My accommodation that night was the delightfully quaint Royal Harbour Hotel and I enjoyed a splendid dinner in their Empire Room Restaurant – the ‘empire’ of local chef Craig Mather a keen promoter of local produce. This hotel occupies three Georgian houses in a beautifully preserved crescent of the same era. Ramsgate is second only to London for its Georgian and Victorian buildings. The owner, James Thomas has gone to a lot of trouble to create a comfortable and unique ambience and nothing is too much trouble for David, the manager. The hotel faces the Royal Harbour and has several snug sitting rooms that look out to sea. After an excellent breakfast I was ready to continue my exploration of Ramsgate.
The next morning, I booked a tour of the Ramsgate Tunnels. After watching a short film, we collected helmets and torches and made our way into the tunnels. We started in the old railway tunnel before exploring the tunnels hewn out of the chalk cliffs of Ramsgate. Theses tunnels could shelter 60,000 people. It was thanks to the perseverance of Mayor Alderman ABC Kempe, the ‘Top Hat Mayor’ that the tunnels were built. They led off the railway tunnel whose operations were suspended during the wall. People who had lost their homes in the war were able to set up home in tents in the railway tunnel. The other tunnels were used only as air raid shelters. Bunk beds were placed along one side of these tunnels but bedding had to be carried to and fro as the condensation in the tunnels was so bad it soon become too damp to use. Space was limited as the other side of the tunnel had to be kept clear to allow free movement through the tunnels. There were chemical toilets at regular intervals and ‘comfort’ stations where grazed knees could be bandaged and tears dried up. The tunnels were lit but not very well and when the lights failed torches were the only source of light. Walking through the tunnels was a unique experience.
At the other end of the sea-front I explored another aspect of Ramsgate, its religious significance.
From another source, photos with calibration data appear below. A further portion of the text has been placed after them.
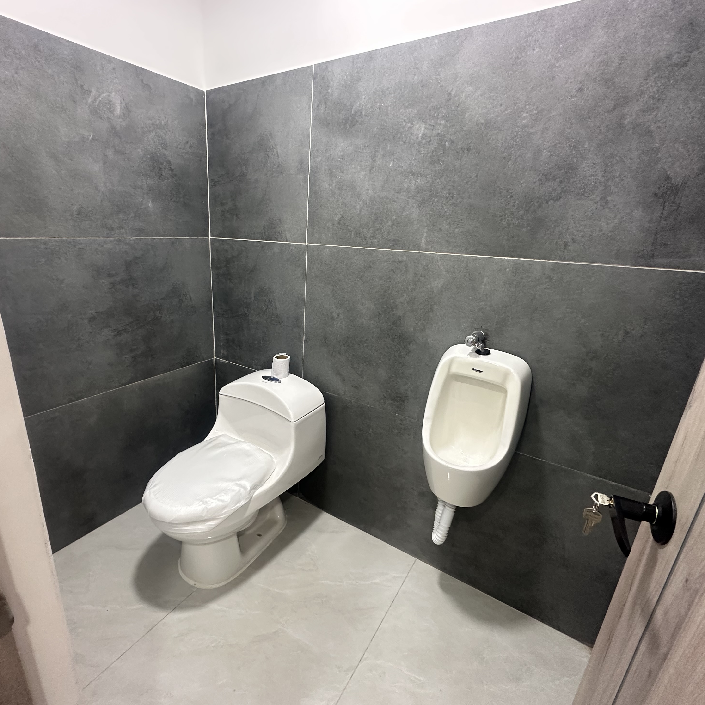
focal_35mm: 17
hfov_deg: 83.5
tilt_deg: -18.5
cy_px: 356
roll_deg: -1.7
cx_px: 305
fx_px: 392
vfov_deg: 84.0
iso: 320
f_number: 2.2
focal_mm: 2.22
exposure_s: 1/120
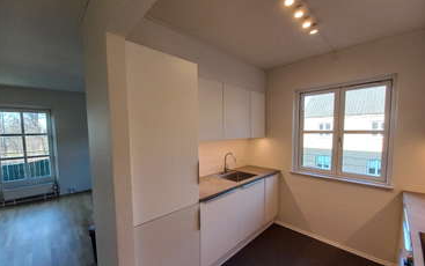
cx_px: 211
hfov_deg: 105.3
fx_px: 162
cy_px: 142
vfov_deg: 78.6
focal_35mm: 14
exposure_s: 1/50
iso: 64
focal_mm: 1.42
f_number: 2.2
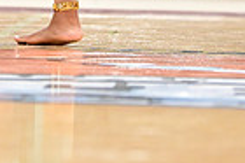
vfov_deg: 2.5
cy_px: -165
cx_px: 16
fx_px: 3671
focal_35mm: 540
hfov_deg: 3.8
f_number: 3.2
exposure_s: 1/1000
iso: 6400
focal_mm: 130
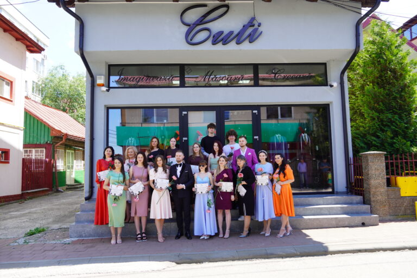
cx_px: 208
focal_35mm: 27
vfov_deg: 47.9
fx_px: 313
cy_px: 139
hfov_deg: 67.4
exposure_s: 1/100
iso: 100
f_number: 5.6
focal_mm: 18
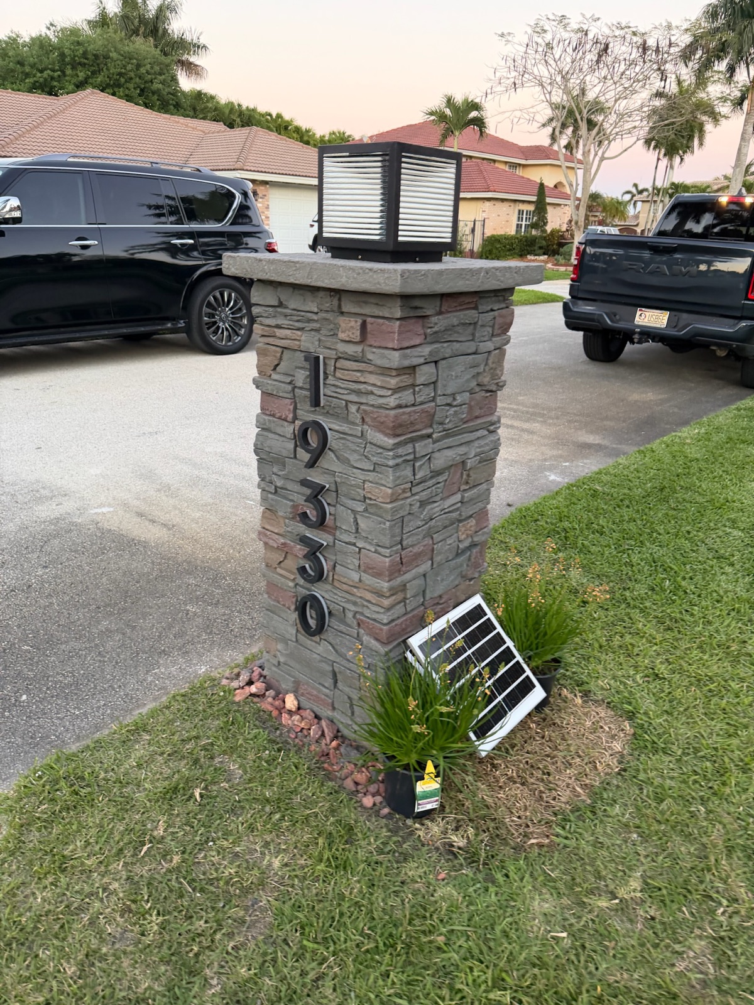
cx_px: 377
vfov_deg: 71.6
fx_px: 697
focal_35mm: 24
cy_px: 502
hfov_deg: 56.8
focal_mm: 6.76
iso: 200
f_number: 1.78
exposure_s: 1/73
The renowned Gothic revival architect Augustus Welby Northmore Pugin chose to live in Ramsgate where he built a family home, the Grange, and a church. A keen convert to the Catholicism he was hoping to head a revival of this religion in England. Both buildings have been renovated and now welcome visitors. The Catholic church, dedicated to Saint Augustine, houses the shrine of this saint and is the focus for organised pilgrimages.
Ramsgate is undergoing an exciting revival with the help of its dedicated volunteers – like Michael at the Maritime Museum
And Gill and David in the tunnels.
The Royal Victoria Pavilion, a grade 2 listed building is currently being renovated and should be re-opened in the summer of 2017. Several small museums and attractions are welcoming visitors thanks to the efforts of enthusiastic volunteers and previously run-down areas are being re-generated by the occupation of small businesses, restaurants and cafés. The Arches on the Royal Harbour are a good example of this re-generation.
Ramsgate is within easy reach of London thanks to a high speed train service from St Pancras station in London (75 minutes). Access by road is also very good.